Migrants of both sexes are attacked, conned, robbed of any belongings they attempt to bring with them (there are only so many places to hide money and possessions and the “coyotes,” or smugglers, know them all). Corrupt individuals within the police forces along the trails north to the border are often in collusion with the traffickers and exploit the powerless travelers.
As the pope made clear with his visit to Lampedusa in the Mediterranean, an island ravaged by similar problems, anyone with religious or humanistic tendencies cannot defend a culture of indifference which allows such “shameful” atrocities to take place as if they were not our concern.
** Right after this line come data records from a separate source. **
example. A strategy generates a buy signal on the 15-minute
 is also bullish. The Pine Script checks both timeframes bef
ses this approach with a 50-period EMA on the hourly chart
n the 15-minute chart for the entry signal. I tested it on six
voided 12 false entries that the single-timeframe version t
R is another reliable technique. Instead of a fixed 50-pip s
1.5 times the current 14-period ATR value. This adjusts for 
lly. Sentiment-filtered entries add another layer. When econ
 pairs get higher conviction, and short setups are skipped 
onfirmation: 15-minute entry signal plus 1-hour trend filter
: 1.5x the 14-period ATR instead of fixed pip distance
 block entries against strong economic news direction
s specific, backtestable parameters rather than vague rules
As the conference made clear, there are many discussions about people on the move – some say the number world-wide is in the billions, not millions. Terms and categories abound: immigrants, refugees, asylum-seekers, displaced peoples, “illegals,” undocumented. Sometimes such classifications and distinctions are helpful. However, first and foremost, each of these fleeing or arriving groups is made up of people. And Catholic social teaching makes clear that every human person, born or unborn, baptized or not, with a passport or without one, deserves dignity and respect as a brother or sister made in the image of God and reflecting a relationship (even if unconscious) with the Incarnate Logos “from whom all good things come.”
If we reflect seriously and without short-sightedness or protected interests, we see that migration is deeply interwoven within our own story, not only as Americans, but also as Christians. Abraham, Moses, the wandering Israelites, Ruth, Joseph (both of them), the Holy Family, Paul, the early apostles and later missionaries: None were told to stay happily and quietly in the area of their birth. Put simply, in every stage of our salvation history, God speaks and acts through migrants. To deny this is to deny the Judeo-Christian narrative almost in its entirety.
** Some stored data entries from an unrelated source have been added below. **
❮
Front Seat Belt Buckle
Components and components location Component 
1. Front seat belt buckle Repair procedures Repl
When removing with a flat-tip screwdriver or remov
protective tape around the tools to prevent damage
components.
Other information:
I understand the complexity of the issue and do not seek to simplify it. Theology must interact with many other spheres to address immigration competently and convincingly: law, sociology, economics, politics, anthropology. Each has its role in this conversation. And yet, we must remind ourselves again and again, as Las Patronas make clear every day in their own way, the duty to help those in need or recognize the humanity of another can never be swept away by counter-arguments.
Michael M. Canaris, Ph.D., of Collingswood, is a Research Associate at Durham University’s Centre for Catholic Studies in Northeast England.